Task A:
Retype the rows below without any change, starting with the line containing "class: Magnoliopsida" and going on through the end of the rows, and leave the pictures out.

# Start of Extract provided

Josef Gallus Scheel was born in 1879 in Treherz, near Leutkirch in Germany. He studied at the Church Music School in Regensburg, then in Rome. From 1907 to 1913 he was director of the cathedral choir in Constance, then served as capellmeister of the cathedral in St Gall for over thirty years – at the same time, incidentally, that Othmar Schoeck was director of that city’s symphony concerts. Scheel’s Fantasy Sonata op. 37, of which the first movement, Praeludium, is recorded here, was published by Böhm in Augsburg and was probably composed in the early 1920s. Josef Scheel died in St Gall on 31 January 1946.

The oeuvre of Paul Müller-Zürich includes almost all genres, though it was primarily his church music that made his name known internationally. He was born in Zurich in 1898, studied with Philipp Jarnach and Volkmar Andreae at the Zurich Conservatory, and then with Jean Batalla in Paris. Müller-Zürich was appointed to the Zurich Conservatory in 1927 as a lecturer in music theory, and remained there until 1968. As teacher, conductor, composer and organiser he was one of the most significant personalities in the Swiss musical life of our century. He was awarded the Music Prize of the city of Zurich in 1953, and in 1958 received the composition prize of the Swiss Musicians’ Association, whose president he became in 1960.

In his early works, the late-Romanticism of his teachers can still be detected, while the influence of Neoclassicism became increasingly evident throughout the 1920s and ‘30s. Although he retained an open mind regarding the stylistic and technical progress that took place during his lifetime, he maintained a critical distance as a composer. In an interview in the early 1970s, he said: ‘I believe in tonality, in the triad as the foundation of harmony, and in the seven diatonic and twelve chromatic steps of the scale’. Paul Müller-Zürich died in Lucerne on 21 July 1993.

# End of Extract provided
# Start of Records for processing

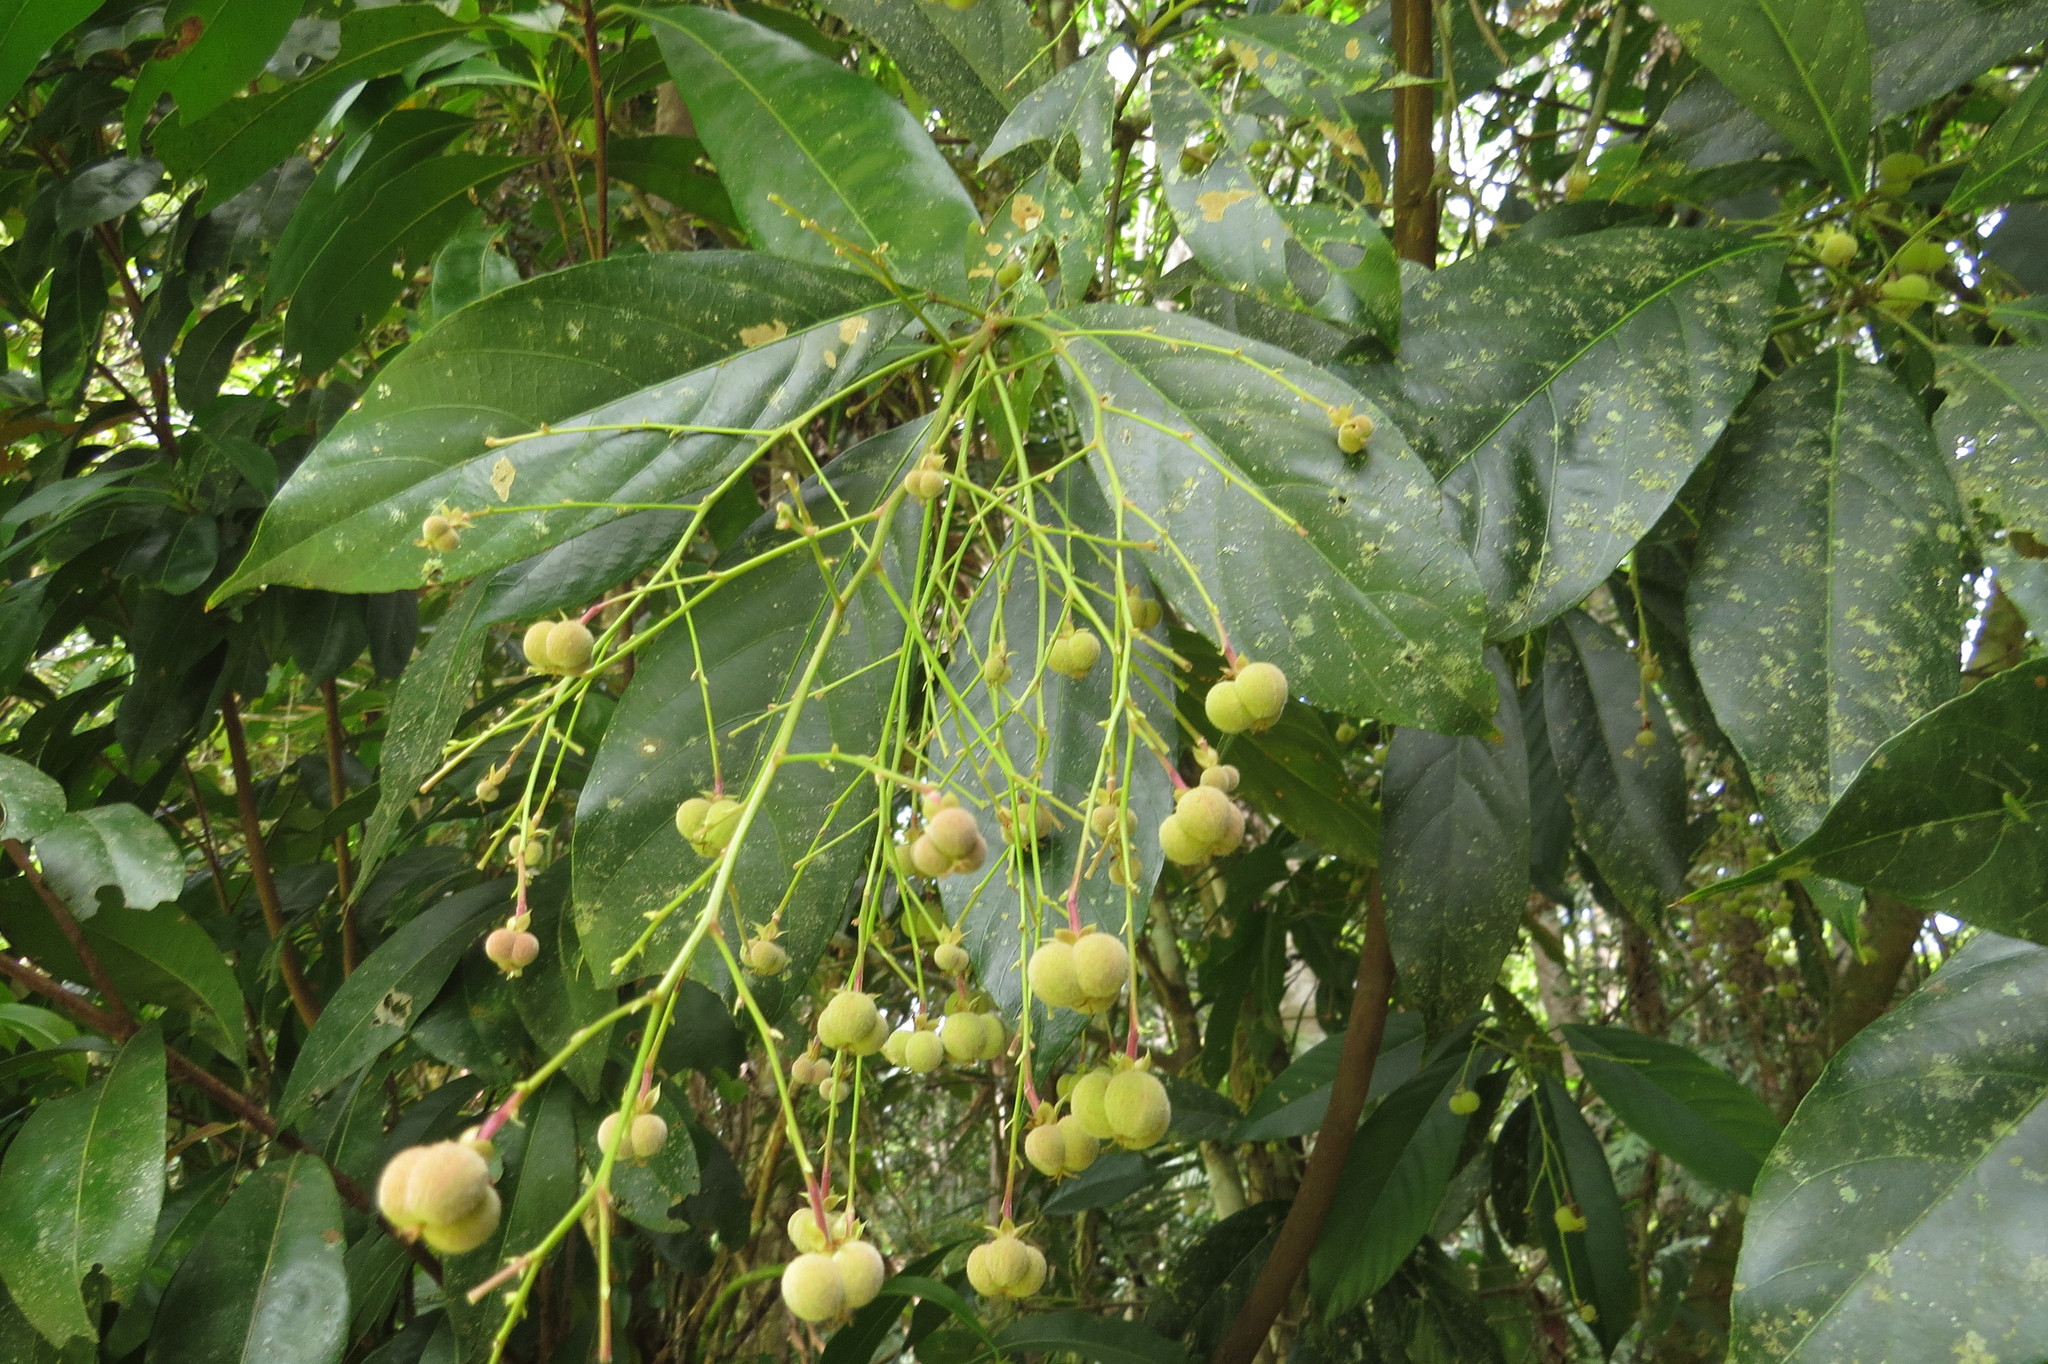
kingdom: Plantae
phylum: Tracheophyta
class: Magnoliopsida
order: Malpighiales
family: Euphorbiaceae
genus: Rockinghamia
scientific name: Rockinghamia angustifolia
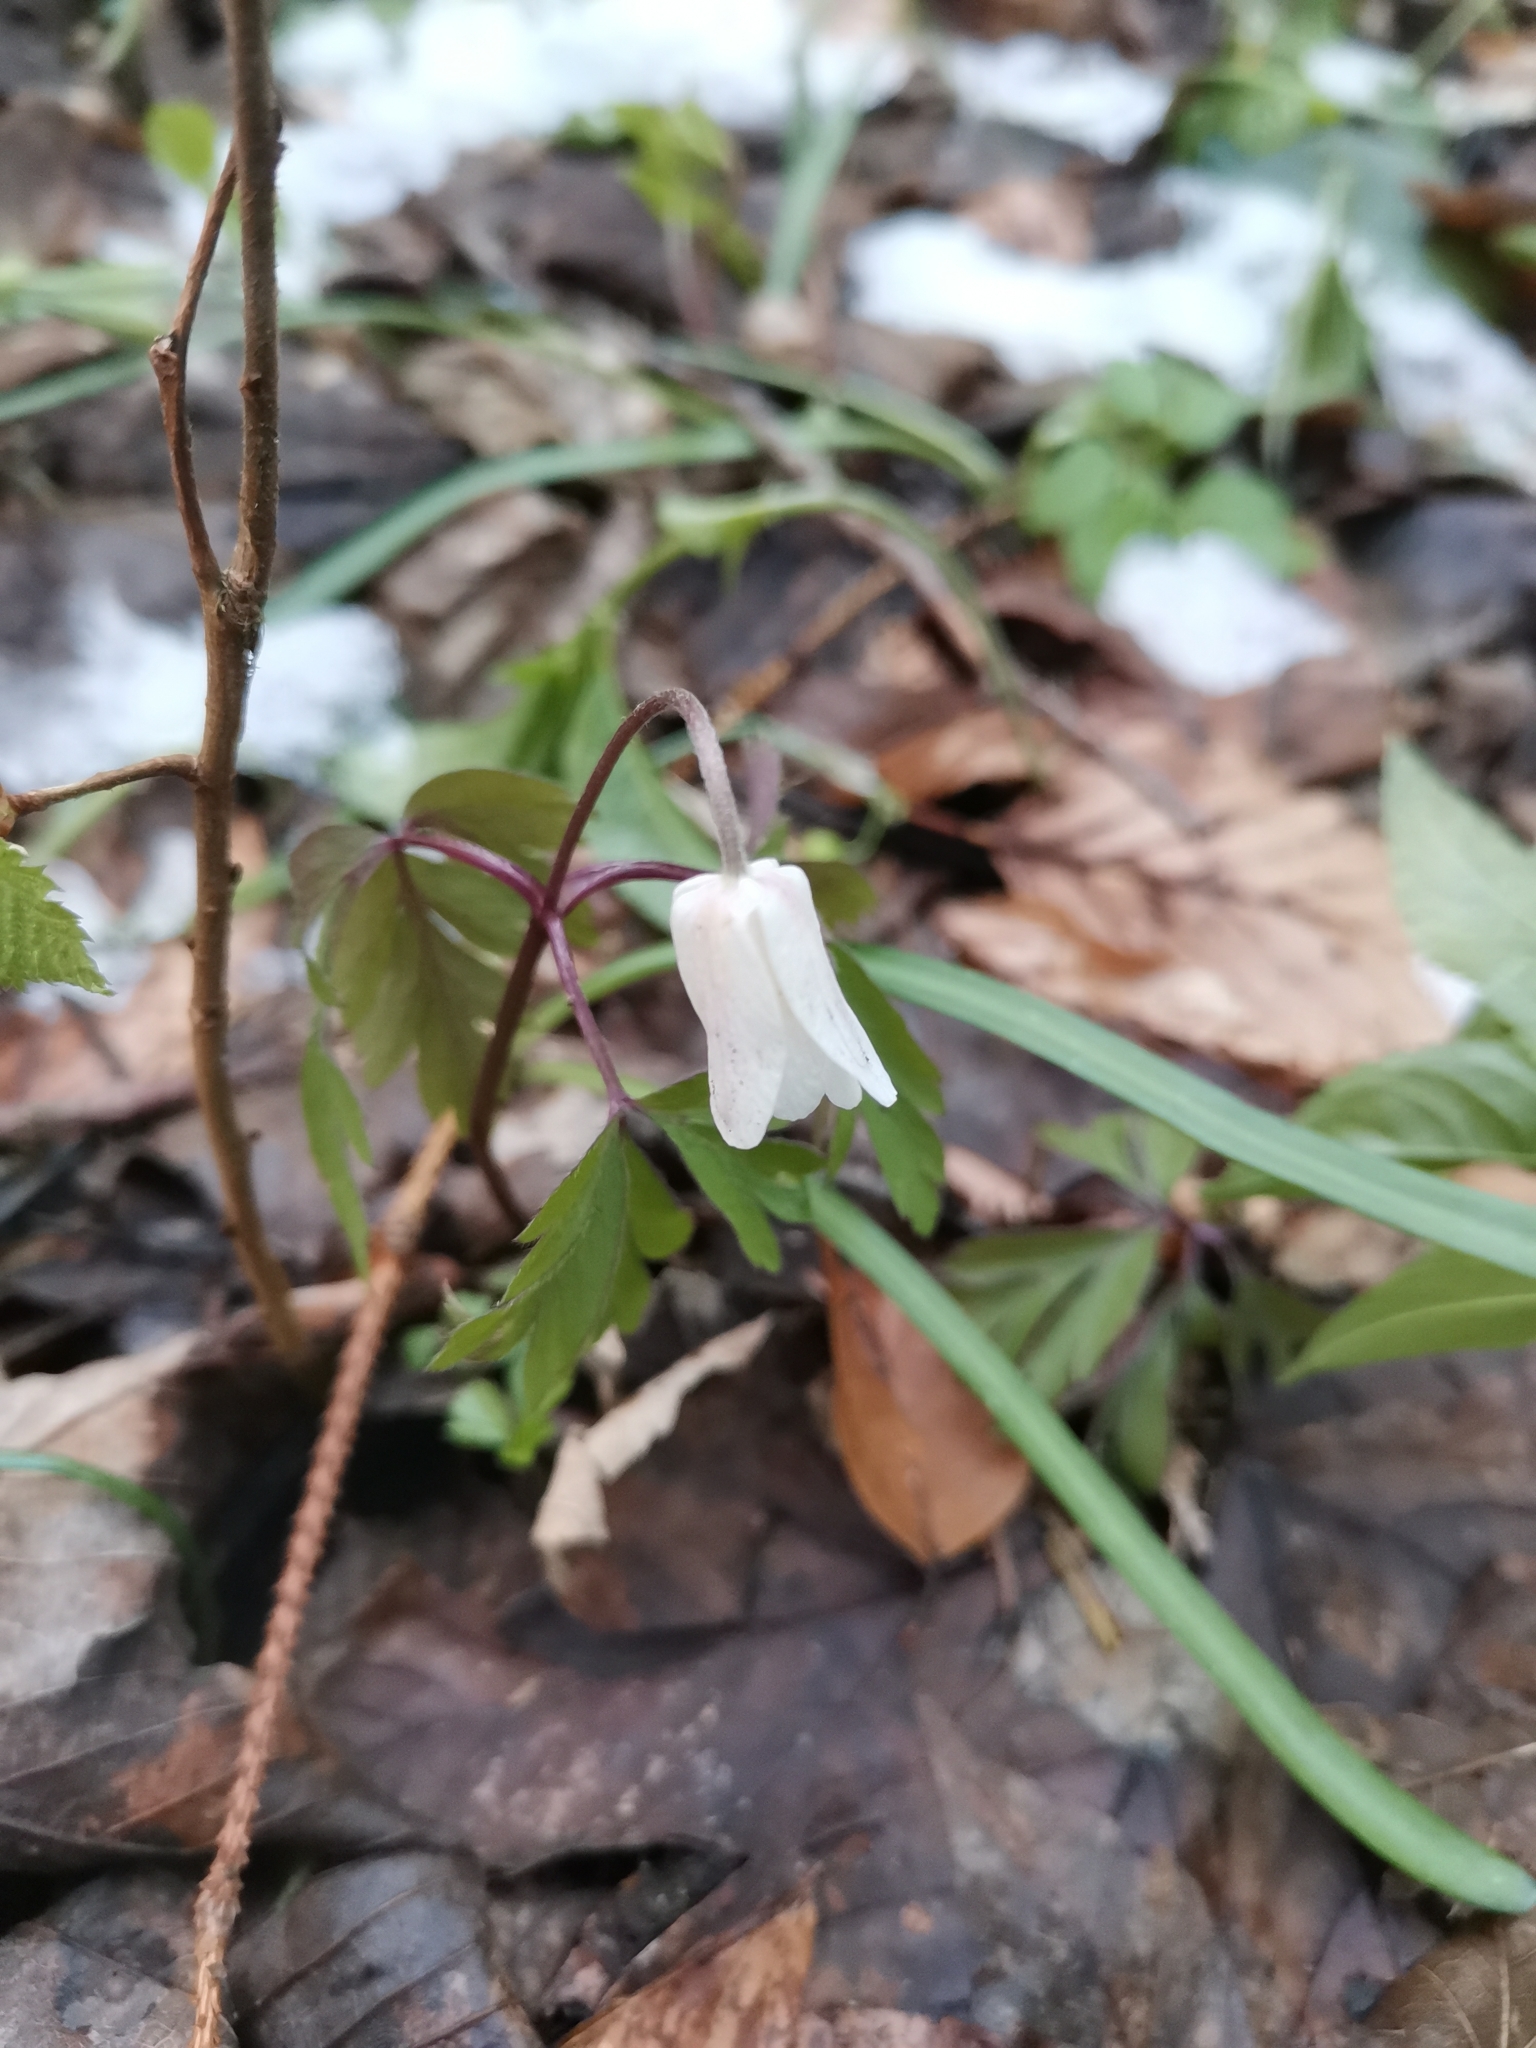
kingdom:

# End of Records for processing

Task B:
Echo the text on the composers above word for word, starting with "In his early" and going on through "21 July 1993.".

Answer A:
class: Magnoliopsida
order: Malpighiales
family: Euphorbiaceae
genus: Rockinghamia
scientific name: Rockinghamia angustifolia
kingdom:

Answer B:
In his early works, the late-Romanticism of his teachers can still be detected, while the influence of Neoclassicism became increasingly evident throughout the 1920s and ‘30s. Although he retained an open mind regarding the stylistic and technical progress that took place during his lifetime, he maintained a critical distance as a composer. In an interview in the early 1970s, he said: ‘I believe in tonality, in the triad as the foundation of harmony, and in the seven diatonic and twelve chromatic steps of the scale’. Paul Müller-Zürich died in Lucerne on 21 July 1993.